As the Diane Schroer video shows, transgender people face alot of discrimination. This discrimination places transgender people at a higher risk for being victims of violence and hate crimes but also at a higher risk for health disparities. According to the Human Rights Council, a transgender person has a 1/12 chance of being murdered whereas the average person has a 1/18,000 chance of being murdered. Transgender people also face disparities in employment, although improvements will be made if the Employee Non Discrimination Act (EDNA) is passed. Campus Progress.org describes the healthcare discrimination transgender people face quite succintly:
Transgender individuals with access to health insurance can rarely find coverage that fully meets their health care needs. Most insurance plans, both private and public, do not cover the costs associated with transitioning, or moving from one gender to another. This leads many transgender people—especially low-income people—to seek out ways to transition outside of a medical context.
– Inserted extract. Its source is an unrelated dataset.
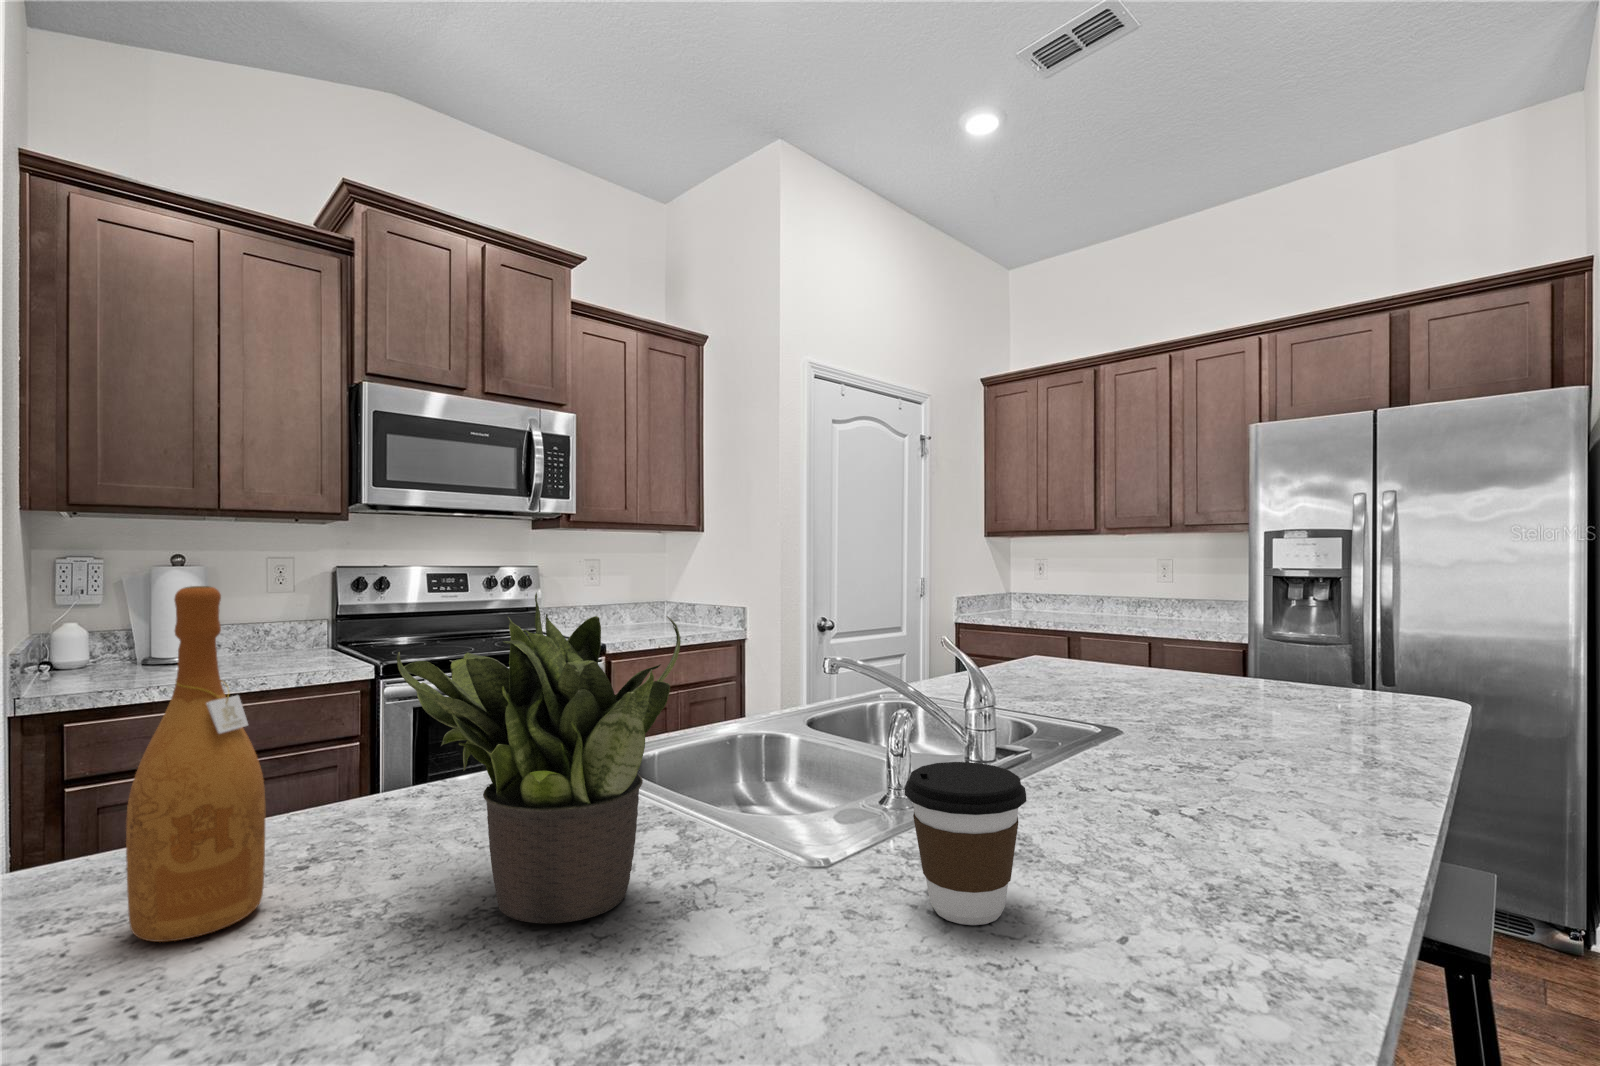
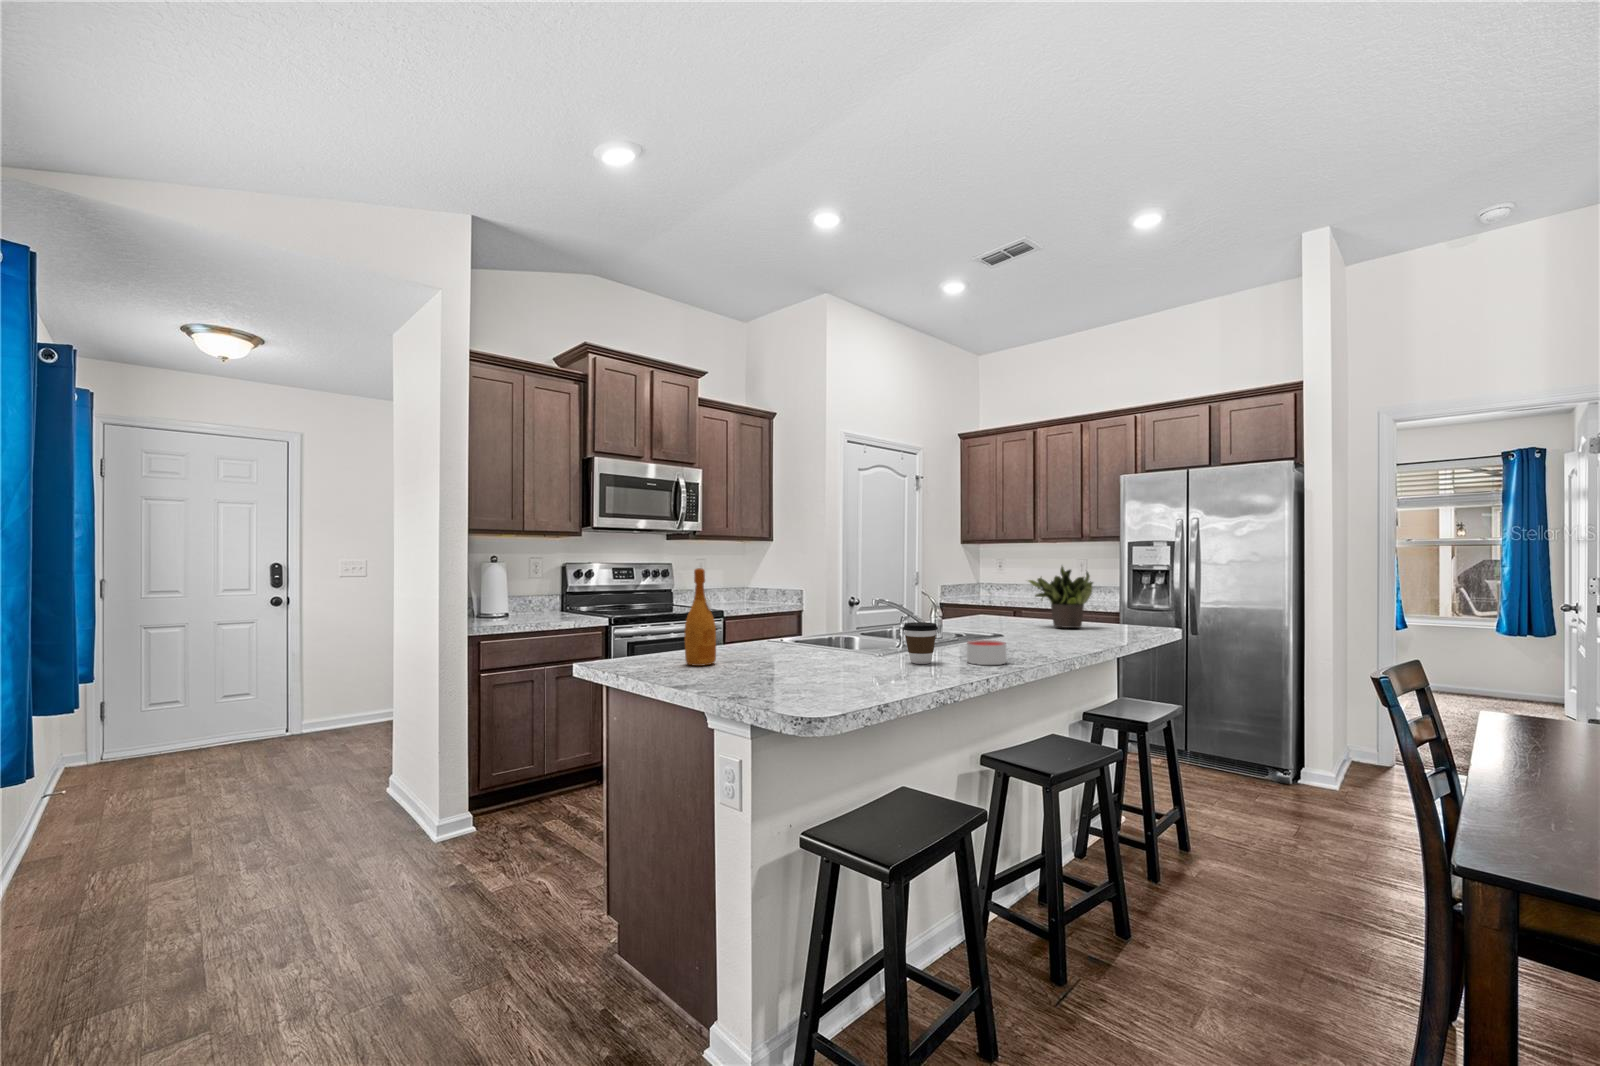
potted plant: present [397,593,680,923] -> present [1029,566,1093,628]
candle: none [1120,818,1270,941] -> present [967,640,1007,665]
Some insurance plans interpret their regulations on transition costs very broadly. They refuse any medical procedure where hormone use or past surgeries are relevant, even procedures as generic as allergy tests. There is also evidence that insurance companies use a history of transition treatments as a reason to deny coverage. The Transgender Law Center has even found examples where insurance companies have denied coverage for a broken arm and flu treatment to transgender individuals, claiming the treatment was related to transition.
Transgender people deserve access to care and physician's should be trained on transgender health. Here is an example from the Human Rights Coalition about the problems that poorly trained physician's can cause:
For example, female-to-male transsexual Robert Eads of rural Georgia developed cervical cancer but could not find a doctor to treat him. Twenty simply refused. He eventually found one more than 130 miles from home, but by then, Eads’ partner said, it was “just too late.” He died in 1999. [6].
The American Medical Association (AMA) came out with a statement that they support healthcare coverage for transgender individuals. I agree with this statement, I believe that transgender individuals should have a right to health care procedures related to gender identity disoder, including gender reassignment surgery.
Transgender health should be covered under any reforms to the US healthcare system. I do not agree with those who believe that transgender health should not be covered but cosmetic surgery or viagra pills should.
Even more important is the fatal consequences of not covering transgender health. There is a black market of low-cost surgeries performed for transgender people in often unsanitary conditions in the US and in other countries. Perhaps the most notorious of these surgeons was Dr. John Ronald Brown. Known as "Butcher Brown" in some communities this doctor lost his medical license many times for performing unsafe surgeries, particularly to transgender people with no other alternatives. According to the Book, How Sex Changed by Joanne Meyerowitz:
He performed surgery under unsanitary conditions on kitchen tables and in hotel rooms. He purposely damaged the vagina of a MTF [(Male to Female)] who angered him and he left an FTM [(Female to Male)] with gaping wounds after a botched masectomy. He let his business partner, Andrew James Spence, who was not a doctor perform surgery..."
We can not leave transgender health in the hands of people like Dr. John Brown. Transgender people have a human right to be recieve affordable health care by reputable doctors in cleanly facilities.
I want us to challenge things too though. I think that Gender identity Disorder pathologizes trans people. It says that these people are mentally ill - which I don't agree with.
Thanks for giving such a great overview, Vanessa!
It's so important that the needs of all people are considered in health care reform. People don't deserve to be refused treatmentor to die just because they have "unpopular" medical needs, whether it's gender reassignment surgery or an abortion.
Also, I really liked the video you included.